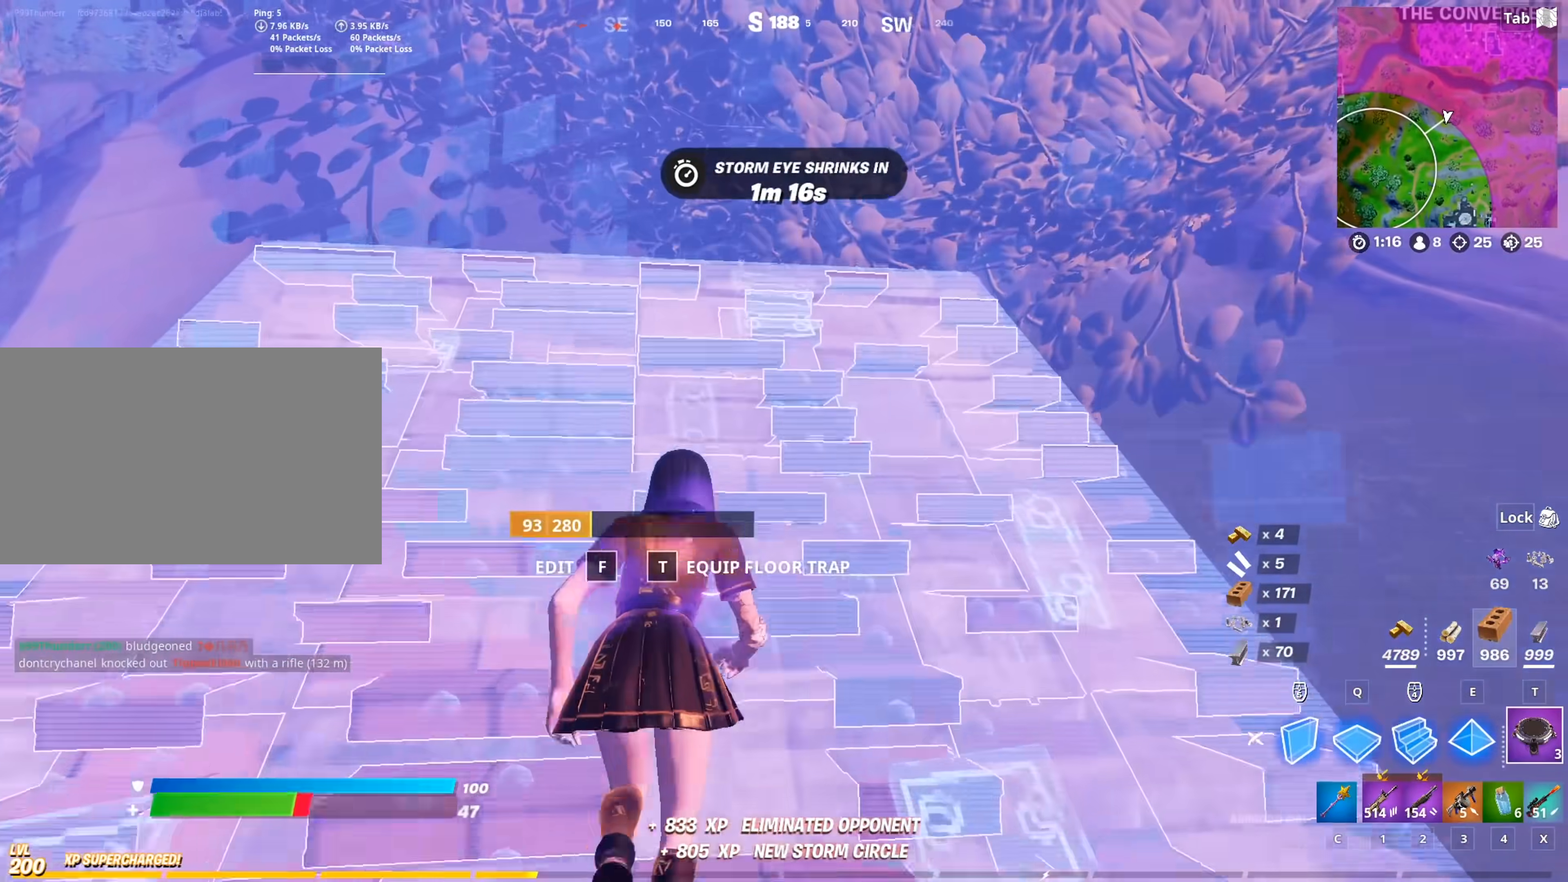
{"keys": ["d", "q", "w"], "mouse": ["left"], "mouse_move": "up", "events": [[33, "mouse_right", "up"], [417, "d", "down"], [417, "q", "down"], [450, "mouse_left", "down"]]}
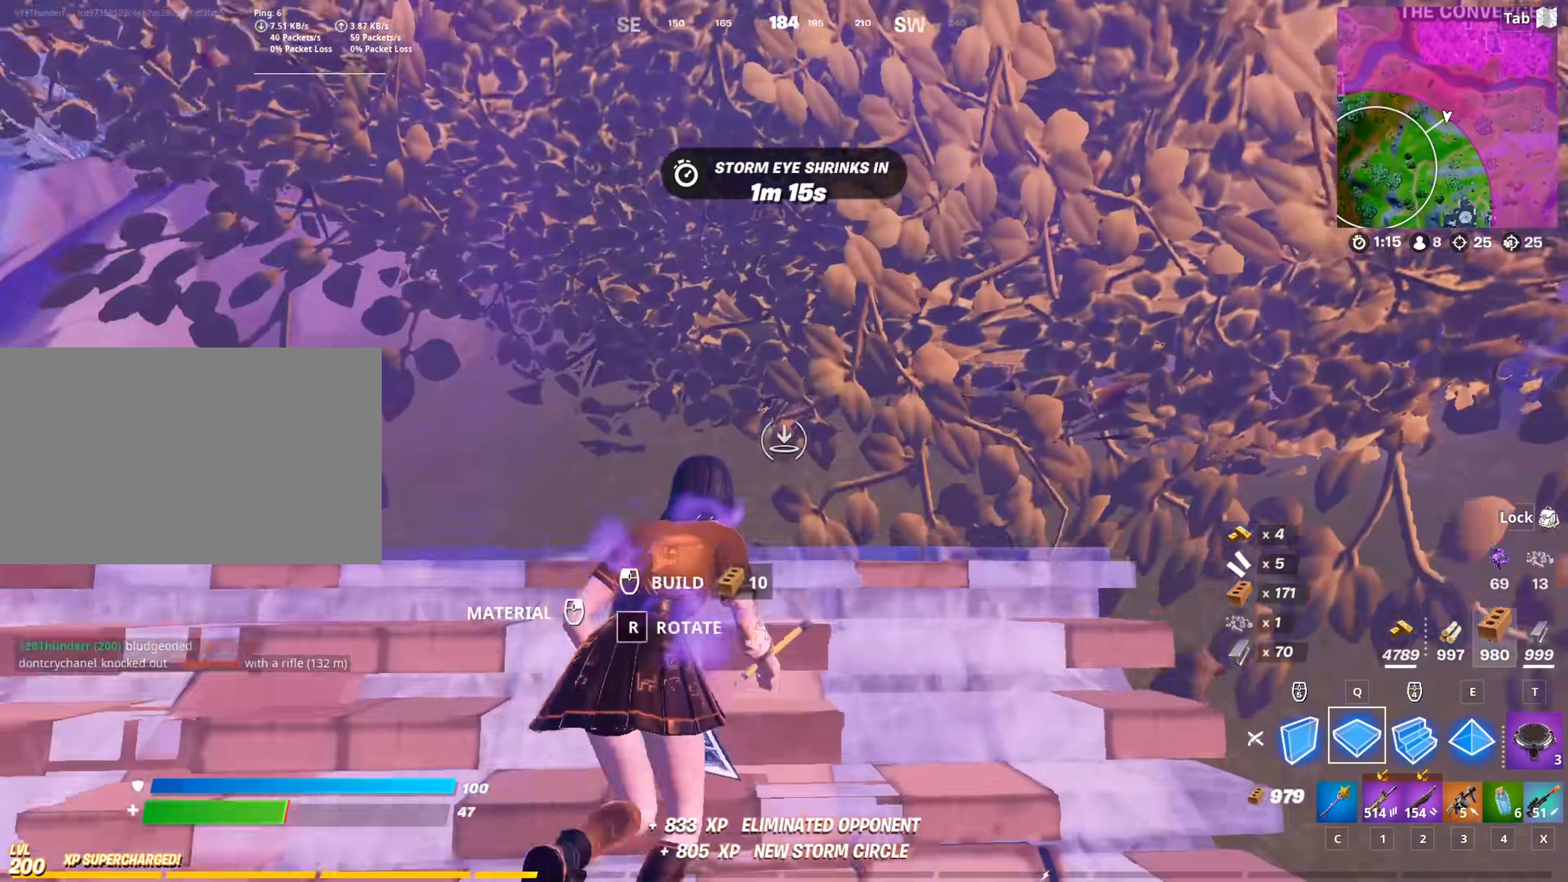
{"keys": ["space", "w"], "mouse": [], "mouse_move": "down-left", "events": [[100, "q", "up"], [150, "d", "up"], [234, "d", "down"], [234, "mouse_left", "up"], [384, "space", "down"], [417, "d", "up"]]}
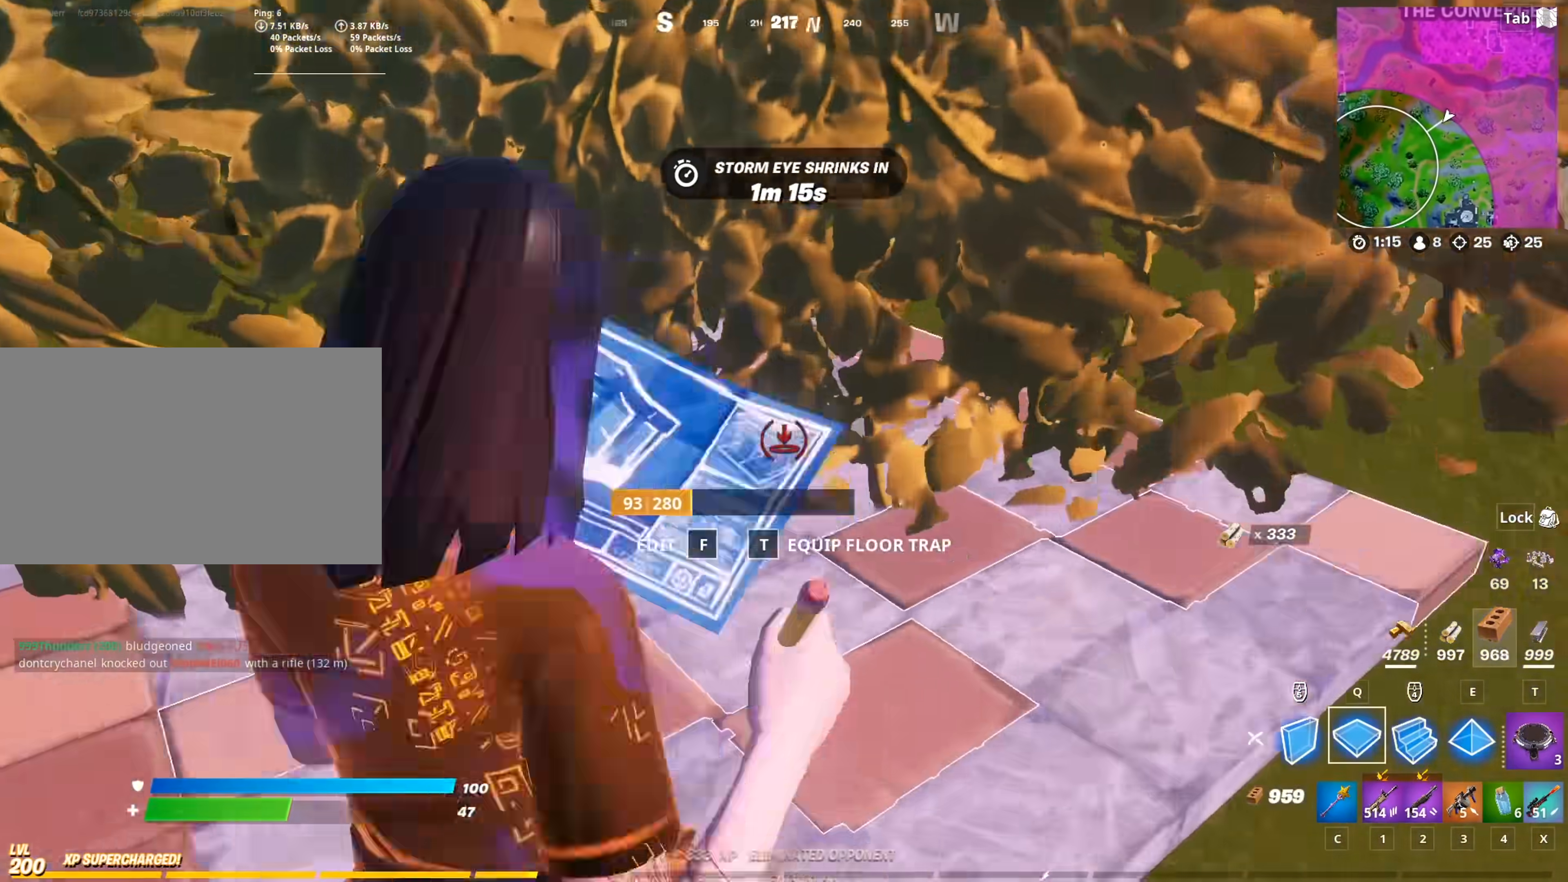
{"keys": ["d", "w"], "mouse": [], "mouse_move": "up-right", "events": [[66, "space", "up"], [333, "d", "down"]]}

> **Exercise**
An answer is complete only when it holds every line above containing the string "left".

> **Task answer**
{"keys": ["d", "q", "w"], "mouse": ["left"], "mouse_move": "up", "events": [[33, "mouse_right", "up"], [417, "d", "down"], [417, "q", "down"], [450, "mouse_left", "down"]]}
{"keys": ["space", "w"], "mouse": [], "mouse_move": "down-left", "events": [[100, "q", "up"], [150, "d", "up"], [234, "d", "down"], [234, "mouse_left", "up"], [384, "space", "down"], [417, "d", "up"]]}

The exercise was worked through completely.